Parmi les objectifs de la CEE et du marché commun figuraient d’emblée ceux de servir d’étape vers une unification politique plus vaste de l’Europe et de poser les fondements d’une « union sans cesse plus étroite » entre les peuples européens, d’assurer le progrès économique et social en éliminant les barrières commerciales et autres et en garantissant la loyauté dans la concurrence, de supprimer les restrictions aux échanges internationaux grâce à une politique commerciale commune, de préserver la paix et la liberté, et d’appeler les autres peuples d’Europe qui partagent cet idéal à s’associer à cet effort. L’élargissement de la communauté européenne à 27 membres s’inscrivit dans cette vision noble d’une harmonisation européenne.

Le Traité de Rome a été modifié à plusieurs reprises et est devenu le « Traité sur le fonctionnement de l’Union européenne ». Et, entre-temps, est né l’euro, la monnaie commune, autre objet de tant de récriminations de la part des libéraux réactionnaires et des nationalistes, quelle que soit l’extrémité à laquelle ils appartiennent.

Loin de l’idée de cette chronique de prétendre que la réalisation du projet européen est une réussite en l’état. Mais, Schumpeter, dont se revendiquent tant de libéraux de toutes tendances, n’écrivit-il pas: « La transformation d’un régime social en un autre constitue un processus continu mais, en soi, très lent »? Accabler le projet européen de tous les maux et prôner le repli sur soi et le retour aux frontières, monnaies et pratiques d’antan – comme d’avancer que l’Italie et les Italiens se portaient mieux au temps de la lire et de ses dévaluations à répétitions et que la Grande-Bretagne se portera mieux demain grâce au Brexit – relèvent de la fixation idéologique, d’un état pathologique de nostalgie latine et d’anglophilie, ou d’un manque d’intégrité intellectuelle.

Concernant l’Italie d’autrefois, convenons de ce qu’une dévaluation constitue un appauvrissement collectif de tous ceux qui la subissent. Alléguer que l’Italie connaissait la croissance (nominale, peut-être) en lires (dévaluées, certes) alors qu’elle stagnerait depuis le lancement et à cause de l’euro, procède du raccourci rhétorique ou de l’illusionnisme.
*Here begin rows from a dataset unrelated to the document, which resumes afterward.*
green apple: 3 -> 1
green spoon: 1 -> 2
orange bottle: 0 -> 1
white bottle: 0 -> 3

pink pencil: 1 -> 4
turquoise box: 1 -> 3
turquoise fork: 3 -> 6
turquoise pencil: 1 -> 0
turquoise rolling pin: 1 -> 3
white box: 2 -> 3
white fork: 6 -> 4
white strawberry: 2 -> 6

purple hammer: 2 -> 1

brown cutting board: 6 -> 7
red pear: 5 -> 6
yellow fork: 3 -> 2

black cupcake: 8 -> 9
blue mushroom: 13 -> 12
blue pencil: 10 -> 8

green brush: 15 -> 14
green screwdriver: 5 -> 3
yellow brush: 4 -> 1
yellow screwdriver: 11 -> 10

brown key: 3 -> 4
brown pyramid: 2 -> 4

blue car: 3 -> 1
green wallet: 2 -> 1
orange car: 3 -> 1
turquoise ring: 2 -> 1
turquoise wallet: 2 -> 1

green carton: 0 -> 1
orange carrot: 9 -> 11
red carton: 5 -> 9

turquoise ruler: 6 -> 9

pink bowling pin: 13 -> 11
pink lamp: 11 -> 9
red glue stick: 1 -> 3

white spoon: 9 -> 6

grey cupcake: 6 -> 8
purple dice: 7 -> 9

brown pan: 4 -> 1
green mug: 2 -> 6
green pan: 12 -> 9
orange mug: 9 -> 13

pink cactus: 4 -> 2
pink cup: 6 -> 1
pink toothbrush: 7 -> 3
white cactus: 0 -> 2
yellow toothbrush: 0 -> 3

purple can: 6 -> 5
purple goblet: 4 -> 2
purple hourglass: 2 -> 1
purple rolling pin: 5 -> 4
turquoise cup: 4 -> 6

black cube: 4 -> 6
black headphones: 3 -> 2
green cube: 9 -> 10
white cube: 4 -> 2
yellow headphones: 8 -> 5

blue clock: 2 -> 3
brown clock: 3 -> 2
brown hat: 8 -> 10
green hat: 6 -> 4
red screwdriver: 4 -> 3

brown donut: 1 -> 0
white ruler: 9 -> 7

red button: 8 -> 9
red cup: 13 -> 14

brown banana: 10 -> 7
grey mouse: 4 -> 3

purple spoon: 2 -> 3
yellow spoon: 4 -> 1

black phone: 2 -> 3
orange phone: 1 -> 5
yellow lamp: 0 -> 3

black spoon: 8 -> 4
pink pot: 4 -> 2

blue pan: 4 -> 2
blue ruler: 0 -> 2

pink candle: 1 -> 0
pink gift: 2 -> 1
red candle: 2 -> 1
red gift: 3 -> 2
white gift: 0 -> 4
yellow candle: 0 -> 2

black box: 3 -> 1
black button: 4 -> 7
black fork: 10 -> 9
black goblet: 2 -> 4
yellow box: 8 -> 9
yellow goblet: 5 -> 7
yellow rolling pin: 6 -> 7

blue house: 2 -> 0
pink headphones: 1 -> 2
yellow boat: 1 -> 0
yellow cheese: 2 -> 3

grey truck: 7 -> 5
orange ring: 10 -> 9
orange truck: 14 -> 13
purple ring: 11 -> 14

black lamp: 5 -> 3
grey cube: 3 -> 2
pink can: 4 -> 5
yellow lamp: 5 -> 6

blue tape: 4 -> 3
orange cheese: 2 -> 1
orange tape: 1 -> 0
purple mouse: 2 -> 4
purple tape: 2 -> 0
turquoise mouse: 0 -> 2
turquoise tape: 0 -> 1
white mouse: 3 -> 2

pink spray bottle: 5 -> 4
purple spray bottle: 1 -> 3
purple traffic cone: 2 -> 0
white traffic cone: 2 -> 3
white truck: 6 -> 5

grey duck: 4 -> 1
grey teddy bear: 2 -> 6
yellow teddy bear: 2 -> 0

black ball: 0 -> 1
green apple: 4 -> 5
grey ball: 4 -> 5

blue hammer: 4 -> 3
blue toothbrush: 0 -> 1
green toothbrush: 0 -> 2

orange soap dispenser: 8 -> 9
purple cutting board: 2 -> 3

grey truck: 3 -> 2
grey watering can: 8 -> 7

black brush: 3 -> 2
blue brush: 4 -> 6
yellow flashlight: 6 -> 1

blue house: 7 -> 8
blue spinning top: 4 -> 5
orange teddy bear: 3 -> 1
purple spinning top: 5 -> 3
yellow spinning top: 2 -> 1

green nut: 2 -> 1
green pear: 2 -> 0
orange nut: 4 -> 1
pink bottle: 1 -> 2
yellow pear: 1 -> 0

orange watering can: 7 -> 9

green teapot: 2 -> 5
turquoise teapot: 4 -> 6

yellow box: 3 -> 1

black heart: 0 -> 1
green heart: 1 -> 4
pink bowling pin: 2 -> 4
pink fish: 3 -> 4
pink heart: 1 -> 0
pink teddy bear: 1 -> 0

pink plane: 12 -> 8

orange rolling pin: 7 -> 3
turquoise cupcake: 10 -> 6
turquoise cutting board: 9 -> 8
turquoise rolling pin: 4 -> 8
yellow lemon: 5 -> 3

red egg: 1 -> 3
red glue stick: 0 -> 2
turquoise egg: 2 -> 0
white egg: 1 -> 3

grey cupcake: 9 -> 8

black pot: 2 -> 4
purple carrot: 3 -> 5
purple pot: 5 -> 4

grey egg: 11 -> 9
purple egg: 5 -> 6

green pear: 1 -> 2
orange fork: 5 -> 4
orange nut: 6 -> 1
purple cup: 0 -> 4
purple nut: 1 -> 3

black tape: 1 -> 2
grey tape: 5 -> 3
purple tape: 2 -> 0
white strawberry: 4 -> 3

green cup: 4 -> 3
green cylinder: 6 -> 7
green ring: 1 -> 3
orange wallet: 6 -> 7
Quant à la Globale-Bretagne d’après-après-demain, le cours de la livre sterling et les milieux d’affaires britanniques ne partagent pas l’optimisme de Madame May et de ces théoriciens en chambre qui lui prédisent un avenir radieux, l’avenir de Madame May paraissant lui-même d’ailleurs fort obscurci.

Faut-il jeter le bébé avec l’eau du bain ? Esprits libéraux avérés s’il en est, l’économiste Bruno Colmant (dans L’euro : une utopie trahie?) et l’avocat fiscaliste Thierry Afschrift (dans La tyrannie de la redistribution) ont le courage et l’honnêteté de soutenir que tous les maux ne proviennent pas des institutions européennes et de pointer les failles dans les Etats eux-mêmes, l’endettement compulsif et l’antienne de l’intérêt général, entre autres dérèglements de fait ou d’esprit.

L’euro eût pu et dû servir d’étalonnage aux politiques économiques des Etats membres de l’Union européenne. Est-ce la faute aux institutions européennes si, par incurie ou incompétence, le personnel politique des Etats membres a préféré dévergonder la monnaie commune ? Faut-il pour autant renoncer à l’acquis européen et en revenir aux stéréotypes et recettes éculées de jadis ? C’est ce que pensent d’aucuns, dont Madame Le Pen et Monsieur Poutine. Doutons que leur conception de l’harmonie et du progrès ne soit la même que celle des fondateurs de la CEE. De vrais libéraux méritent meilleure compagnie.